Now, if you agree with me, perhaps we can move on. :cool:

Posted

Has waiter presentation come into this one yet? A waiter serves the same dish to two people. When placing the dish before diner number one, he smiles warmly and proudly, and explains, "This is an extra course from the chef - his signature poached snipe in an ortolan/truffle coulis. With our compliments".

When placing the dish before diner number two, the waiter just puts the dish in front of the diner without explaining it, and walks off.

Would not the two diners perceive the dishes differently?

Posted
Taste is not about the ability to notice things.  It has nothing to do with understanding food or wine or being able to discuss it.  That's at a different level.  All along I've been discussing what happens when food or drink meets the olfactory system and taste buds.  It seems absolutely obvious that not every person, on every occasion of tasting the same food, has exactly the same taste experience.  If that's the case, it's simply false to say that elements extraneous to the actual food cannot effect how it tastes.

I have no idea why anyone would deny what I've just said.  It seems elementary.  But we can keep going until Britcook swallows his spatula, if necessary.
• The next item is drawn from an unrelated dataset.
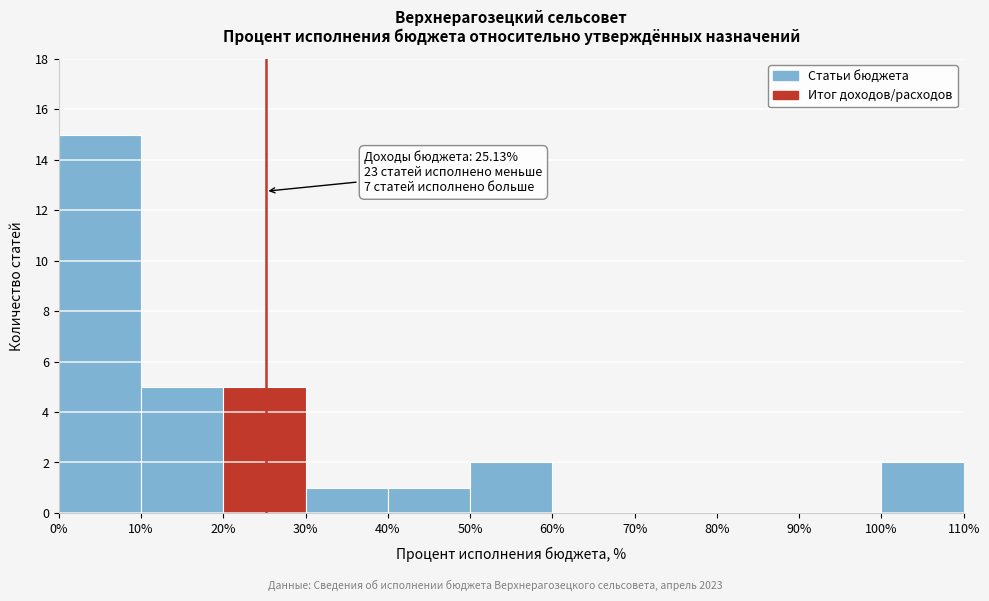

Which range on the x-axis has the tallest bar?

0% to 10%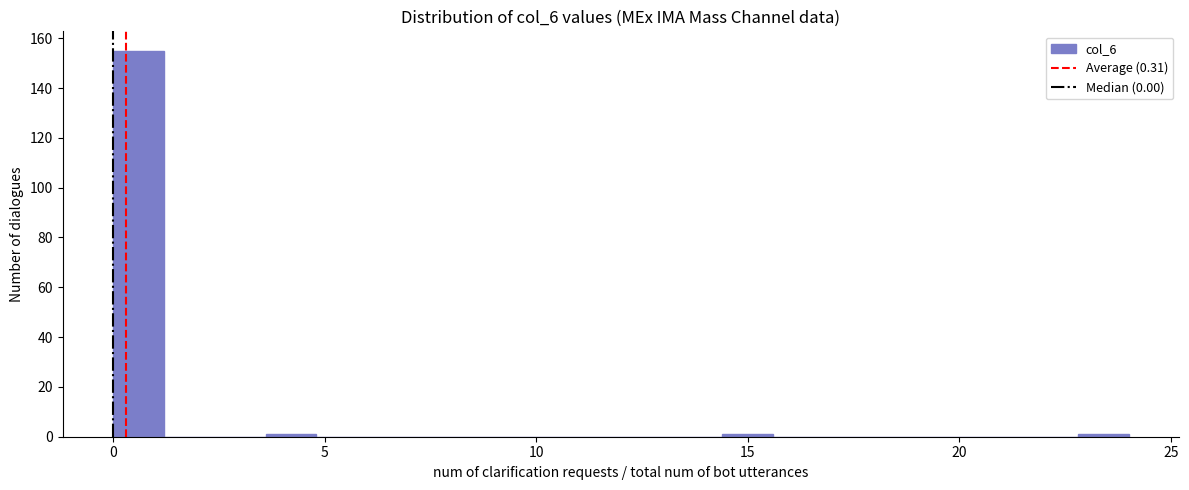

Around what value on the x-axis is the tallest bar? Give the approximate position of its centre, as read against the axis.

0.5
I'm not going to deny that because I totally agree. Besides which my diet strictly forbids the ingestion of spatulas.

Posted
We are arguing about different things, Steve. I am arguing about the assertions made early in the thread that taste cannot be affected by anything other than the actual food and drink, and that therefore presentation cannot affect it. The premise there has nothing to do with dining, and there is no reason to confine it to those terms. And if the premise is false, which you agree it is, the conclusion does not follow. You (not you personally - whoever) need a different argument to support that conclusion.

No Wilfrid you are wrong. This is a food board and all statements are made within the context of the dining experience. To misappropriate those statements into the context of a science experiment, or to test the exactness of the language in the context of linguistics, is where we always go wrong (well not me, but the scientists and the pedants :cool:.)

Posted

No Wilfrid you are wrong. This is a food board and all statements are made within the context of the dining experience. To misappropriate those statements into the context of a science experiment, or to test the exactness of the language in the context of linguistics, is where we always go wrong (well not me, but the scientists and the pedants  :cool:.)

Actually, were the scientists go wrong is trying to base a judgement on facts, drawn from conclusions made from observation, when opinion and hand waving carries so much more weight. :cool:

Posted (edited)

Yes, and their conclusions are oh so valuable, especially when they are based on examples of things that have about a million in one chance of happening in the context of the dining experience. But you know what, tonight when I am at Daniel, prior to my tasting the Petrus I am going to ask them for a glass of chocolate milk.